Good idea! Let's look at some larger facts. In 2002, the American Enterprise Institute conducted a poll of several campuses' professors to determine their party affiliation. Those registered with Democrat, Green, or Working Families Parties were classified as liberal, while those registered with Republican or Libertarian Parties were classified as conservative. Professors were also categorized by department. What were the results?
At the University of Colorado, a Republican state, 94 percent of liberal arts professors were liberal. Four percent were conservative. Of their 85 registered English professors, none were conservative. One out of 39 registered history professors was a conservative. Two out of 28 were conservative in political science.
University of North Carolina: 91 to 9 percent liberal. Even in a state that kept Jesse Helms in office, Republicans are a fringe group amongst college faculty.
University of New Mexico: 89 percent Democrat, 7 percent Republican, 4 percent Green. Ten out of 200 professors were conservative, but zero in political science, history and journalism, and one each in sociology, English, women's studies and African-American studies. The rest were in the hard sciences.
Stanford has a reputation as being more conservative. There seems to be some truth to that. A whopping 11 percent of professors were conservative.
This trend continues, but should we be surprised? No. Everyone seems to understand that if a school is funded by the Catholic Church, then it will feature Catholic teachers promoting Catholicism. Should we then be surprised, that if a school is publicly funded, it will be taught by liberal elitists? Of course not.
Why are professors so left wing? Liberals might say that it's because they're smarter than conservatives. Dinesh D'Souza, academia watchdog and author of "Illiberal Education," offers a better explanation:
"Conservatives tend to go into business because they care more about money; liberals tend to go into the academy because they care more about power ... conservatives are practical people - they emphasize what works - liberals are theoretical people - they emphasize what ought to work."
This holds scary implications. Except within hard sciences there's no penalty for a bad idea. Marxists can teach Marxism without anything in the real world to serve as a check on its legitimization as a science.
While universities boast diversity in superficial areas like skin color, they demand a homogenous culture in ideology.
We can post incidences of liberalism from professors or textbooks on www.NoIndoctrination.org. Or we can be spoon-fed Noam Chomsky, anti-globalization, radical feminism, environmentalism, revisionist history, Keynesianism and anti-Americanism.

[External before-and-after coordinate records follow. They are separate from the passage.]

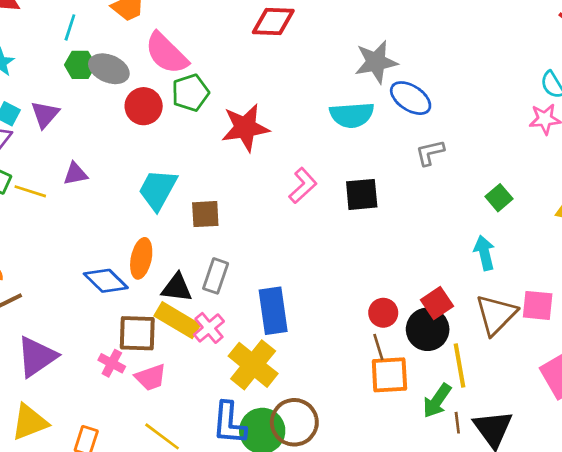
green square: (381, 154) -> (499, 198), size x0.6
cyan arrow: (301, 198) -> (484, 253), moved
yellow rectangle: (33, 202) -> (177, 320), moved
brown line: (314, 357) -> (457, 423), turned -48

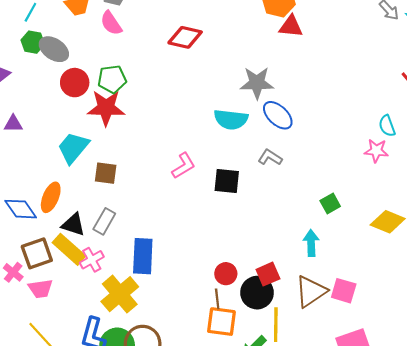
pink semicircle: (166, 53) -> (111, 23), moved, size x0.7
red star: (245, 128) -> (106, 108), moved
gray L-shape: (430, 153) -> (270, 157), moved, turned 35
brown square: (137, 333) -> (37, 253), turned -32

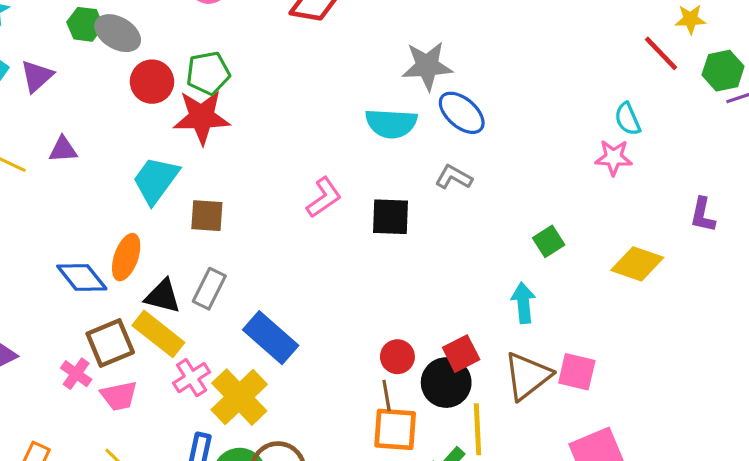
blue rectangle: (143, 256) -> (271, 338), turned -48
pink cross: (92, 260) -> (192, 378), moved

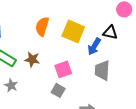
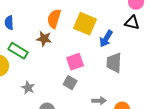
black triangle: (110, 32) -> (132, 23), moved
brown star: (32, 59) -> (44, 39), moved
gray star: (11, 85) -> (28, 88), moved

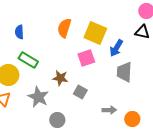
brown star: (44, 39) -> (60, 78), moved
pink square: (75, 62) -> (86, 58), moved
gray star: (28, 88) -> (38, 97), size x1.5

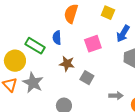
blue semicircle: (19, 32) -> (57, 38), moved
yellow square: (95, 33) -> (108, 13), moved, size x0.6
gray star: (38, 97) -> (33, 83), moved

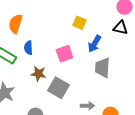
orange semicircle: (71, 14) -> (15, 24), moved
gray square: (87, 78) -> (58, 88), size x1.5

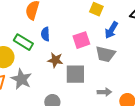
gray trapezoid: (102, 68) -> (105, 54), moved, turned -80
gray square: (58, 88) -> (75, 74), turned -30

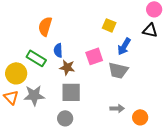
brown star: (55, 60) -> (67, 67), moved
gray square: (75, 74) -> (71, 92), moved
gray star: (21, 79) -> (34, 95), turned -30

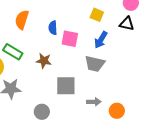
yellow square: (109, 25) -> (97, 15), moved
blue semicircle: (58, 50) -> (53, 28), moved
pink square: (94, 56) -> (70, 39), moved, turned 30
gray square: (71, 92) -> (66, 86), moved

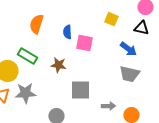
blue arrow: (101, 40) -> (128, 49), moved, turned -84
gray trapezoid: (95, 64) -> (129, 74), moved

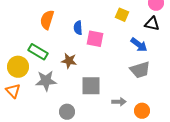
gray trapezoid: (129, 74) -> (140, 70), turned -30
gray star: (25, 93) -> (46, 81), moved

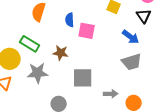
black triangle: (152, 24) -> (144, 16), turned 42

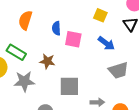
blue arrow: (131, 37) -> (106, 43), moved

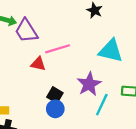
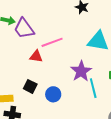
black square: (55, 95) -> (30, 86), moved
cyan line: (102, 105) -> (93, 88), turned -36

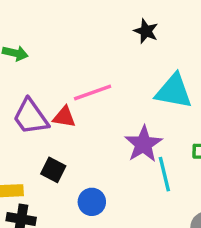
purple trapezoid: (24, 28) -> (31, 117), moved
blue circle: (53, 94) -> (92, 202), moved

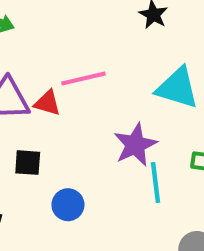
black square: (53, 170) -> (28, 163), turned -30

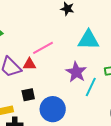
cyan line: (155, 182) -> (91, 87), turned 48
blue circle: (68, 205) -> (53, 109), size x1.6

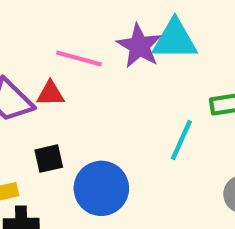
pink line: (43, 48) -> (79, 58), turned 45
purple star: (76, 72) -> (139, 46), moved

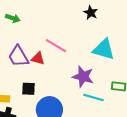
purple star: (139, 46) -> (83, 77), moved, turned -30
cyan line: (181, 140) -> (93, 97), turned 66

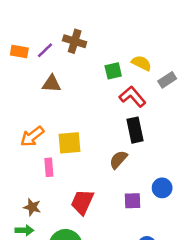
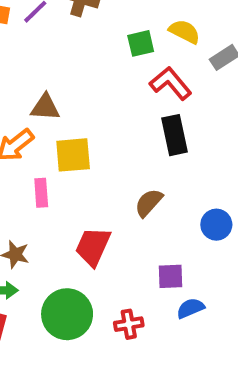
brown triangle: (51, 84) -> (45, 107), moved
brown semicircle: (118, 160) -> (149, 203), moved
purple square: (133, 201) -> (171, 276), moved

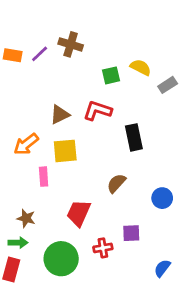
red L-shape: (171, 83) -> (97, 110), moved, turned -32
brown triangle: (45, 107) -> (60, 115), moved, turned -30
blue semicircle: (190, 308) -> (162, 268), moved, turned -30
red cross: (129, 324) -> (103, 248), moved

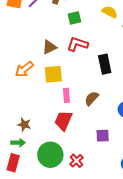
green square: (111, 75) -> (74, 18), moved
pink rectangle: (44, 177) -> (66, 95), moved
red cross: (103, 248) -> (76, 161), moved, turned -32

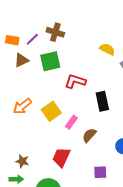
green square: (74, 18) -> (50, 61), moved, size x1.5
brown triangle: (49, 47) -> (21, 60), moved
yellow square: (53, 74) -> (51, 111), turned -30
pink rectangle: (66, 95) -> (71, 122), moved, turned 40

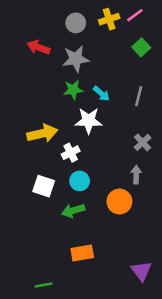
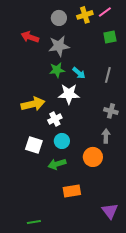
green square: (141, 47) -> (110, 37), turned 32
gray cross: (143, 142) -> (111, 111), turned -32
orange rectangle: (82, 253) -> (72, 191), moved

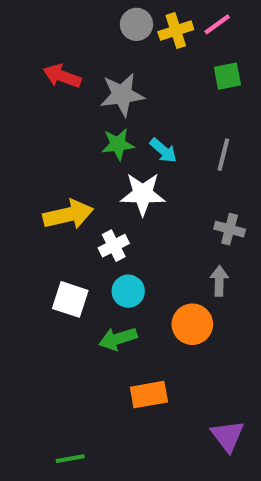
gray circle: (59, 18) -> (136, 24), moved

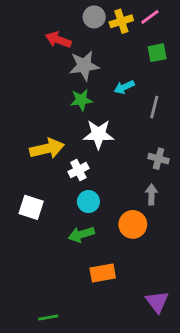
red arrow: (62, 76) -> (58, 40), moved
cyan arrow: (163, 151) -> (124, 87), moved, turned 114
white square: (70, 299) -> (31, 207), moved

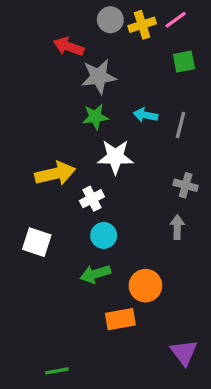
cyan arrow: (124, 87) -> (145, 115), moved, turned 36
orange circle: (133, 224) -> (145, 286), moved

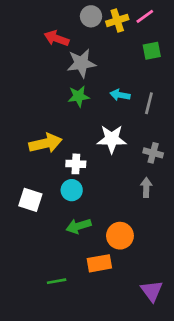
white star: (115, 157) -> (112, 139), moved
white cross: (92, 199) -> (76, 164), turned 30
cyan circle: (104, 235) -> (72, 190), moved
green line: (57, 371) -> (57, 281), moved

- Sukhmani Singh Khalsa can be reached at sukhmanisingh@yahoo.com
This is a fine catch, LL...our thanks.
There a reason why Mr. Helms wanted to build a fence around the University. I know of one faculty member who was conservative while I was there. He didn't have tenure, so he wouldn't tell us his name or department. Unfortunately, since I don't know his name or department, I don't know if he's still around...
MD
Someone must have forgotten to tell this to the administrators and faculty at the vast majority of so-called "Catholic" institutions.
The only 'reality check' on Marxism and other false ideologies comes a few years after their revolutions are consolidated. Too late by then, of course.
While universities boast diversity in superficial areas like skin color, they demand a homogenous culture in ideology.
This 'diversity' movement is really a rush toward conformity. It relies on the old Marxist principle that 'we know what needs to be done. The only problem is to incite the masses in the proper direction.' There is truly no place for honest debate within liberalism or traditional Marxism. The fact that profs talk about using universities as political power bases demonstrates the liberal's abandonment of objectivity and intellectual respectibility for ideology-mongering.